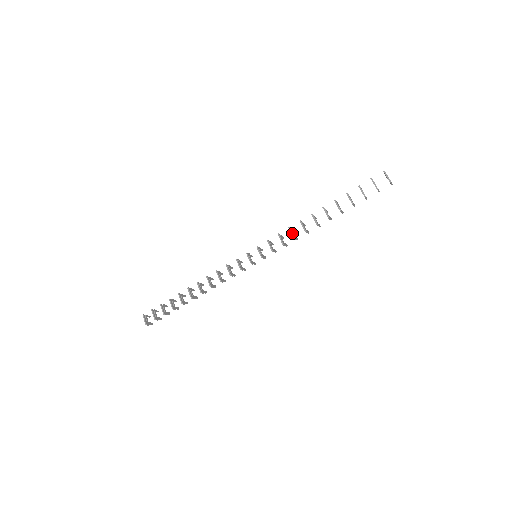
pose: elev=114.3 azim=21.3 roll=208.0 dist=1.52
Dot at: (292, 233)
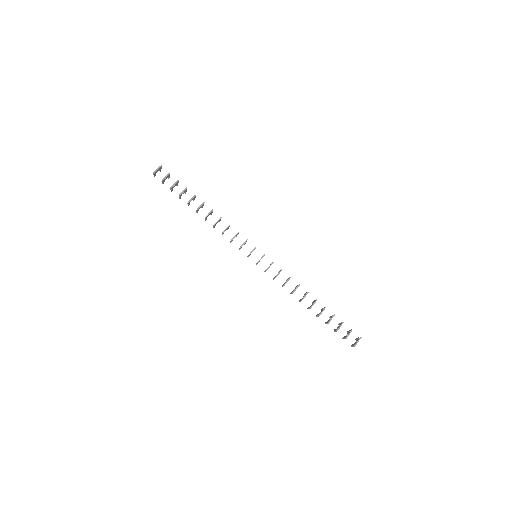
Dot at: occluded
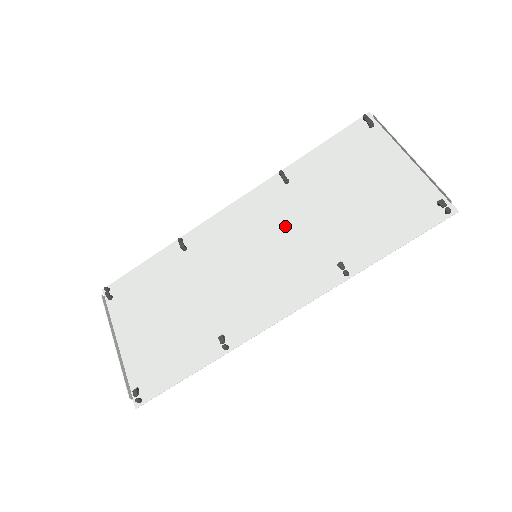
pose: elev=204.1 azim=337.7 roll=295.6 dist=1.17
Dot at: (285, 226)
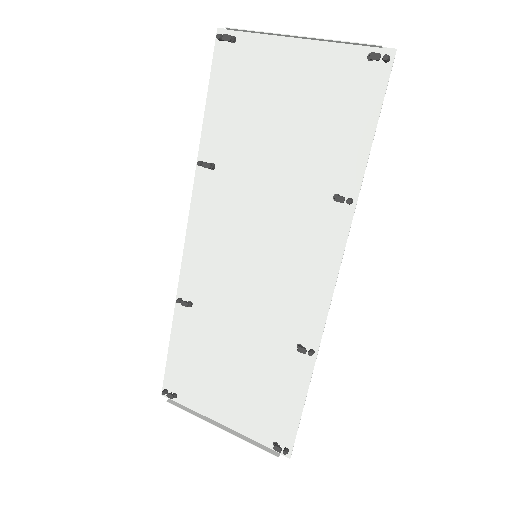
Dot at: (253, 208)
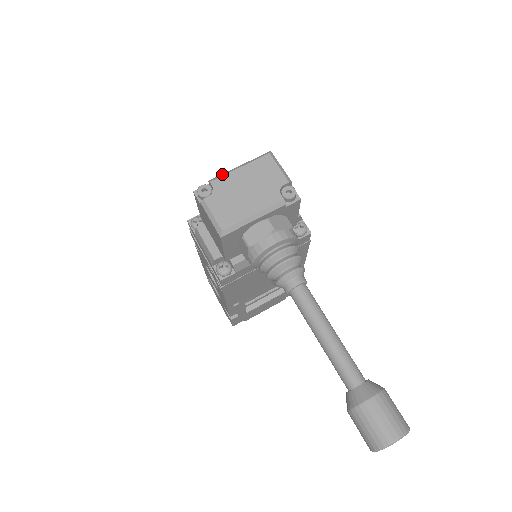
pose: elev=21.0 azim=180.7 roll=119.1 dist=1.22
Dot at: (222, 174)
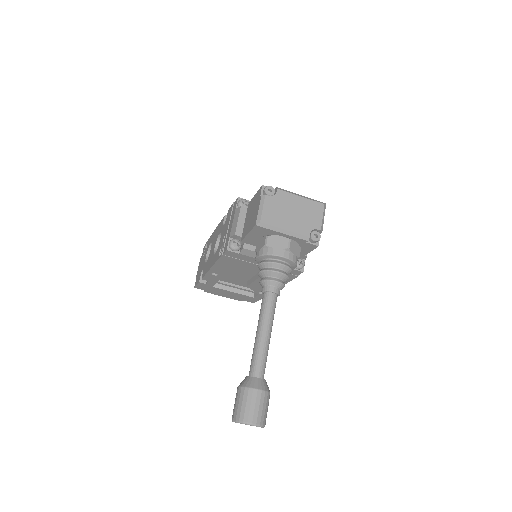
Dot at: (288, 191)
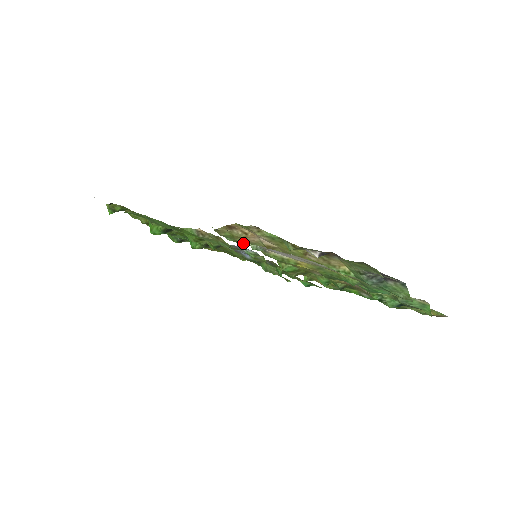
● ● ● ●
_Objective_. Copy every line of the material above word for word, but leave the pictures out.

_Solved problem_.
pose: elev=114.3 azim=21.3 roll=208.0 dist=1.52
Dot at: (292, 233)
Dot at: occluded
pose: elev=204.1 azim=337.7 roll=295.6 dist=1.17
Dot at: (285, 226)
Dot at: (253, 208)
pose: elev=21.0 azim=180.7 roll=119.1 dist=1.22
Dot at: (222, 174)
Dot at: (288, 191)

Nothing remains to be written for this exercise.